Guylaine (3e année de droit civil) et Jean-Christophe (19 ans) se sont connus le jour où ils ont appliqué pour le concours. Même s'ils sont séparés par 26 ans d'âge, ils ont immédiatement développé une chimie, complicité qui leur a permis de «s'amuser» littéralement avec le panel de juges devant qui ils devaient plaider, encadrés du professeur David Robitaille et de l'avocat conseil Nicolas Lutz.

Dans cette cause imaginaire, qui a été plaidée par 40 équipes provenant de toutes les universités canadiennes offrant une formation en droit, le duo représentait le gouvernement fédéral. Le sujet ressemblait à l'affaire de l'abolition il y a quelques années du programme de contestation judiciaire, qui avait beaucoup affecté les minorités du pays. Guylaine et Jean-Christophe ont compris que tout ce qui touche au bilinguisme et aux droits humains n'est pas toujours facile à démêler!

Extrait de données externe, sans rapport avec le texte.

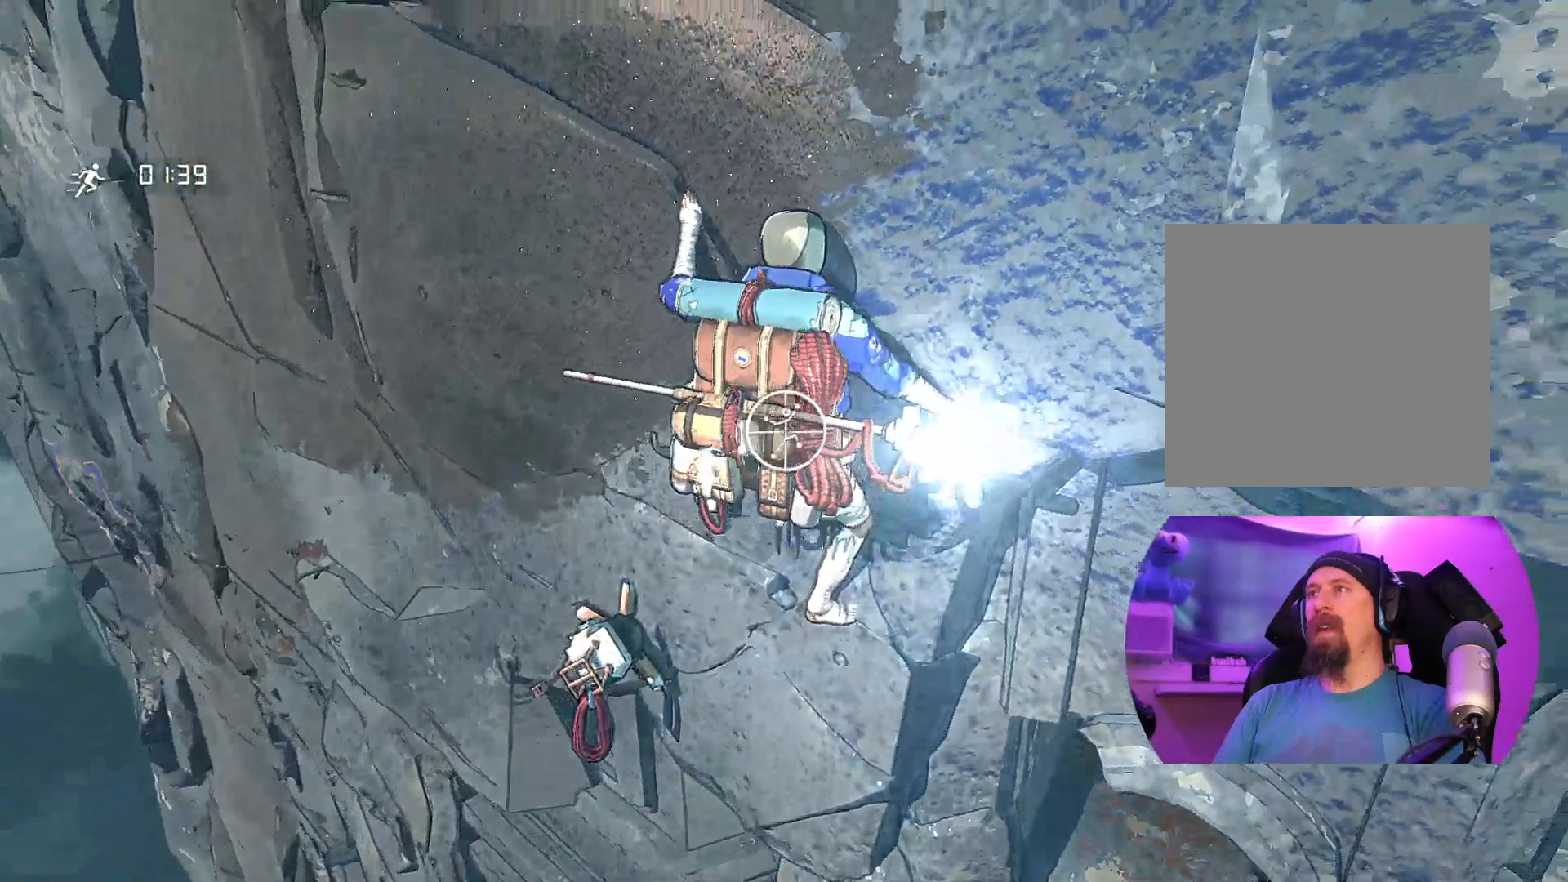
{"buttons": ["R1"], "left_stick": "center", "right_stick": "up", "events": [[300, "right_stick", "up"]]}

Cependant, ils étaient si bien préparés qu'ils ont ravi les juges, dont un provenait de la Cour d'appel du Canada. Le juge Bastarache de la Cour suprême, a quant à lui dû se désister à la dernière minute, mais il est d'habitude de la partie.

«Pourquoi on a gagné? Je dirais parce qu'on avait du plaisir à plaider! On n'a pas cherché à s'imposer, juste à avoir du plaisir… et ça paraît sur les photos qui ont été prises!, lance Guylaine en souriant. On a aussi eu du plaisir à échanger avec les juges. En vérité, on n'avait pas le temps de parler plus que deux minutes que les juges nous posaient des questions. Ç'a été comme ça tout le temps, comme une balle de ping-pong. Et c'était bon signe; s'ils te regardent pas, ce n'est pas bon signe!»

«En plus de cette vivacité qu'on dégageait, on connaissait nos dossiers. Les juges ont évalué le travail en équipe en posant des questions à mon partenaire sur ma partie du mémoire, qui était divisé en deux, et en m'en posant sur la partie de mon coéquipier. Notre préparation était bonne, c'était évident qu'on avait échangé. Les juges ont trouvé ça intéressant. Mais je dirais que le plaisir a été le plus gros facteur. Aussi le fait qu'on ait appris quelque chose: ce n'est pas pour rien qu'ils nous donnent un problème fictif… ils veulent voir si tu peux innover et apporter de nouvelles choses au droit.»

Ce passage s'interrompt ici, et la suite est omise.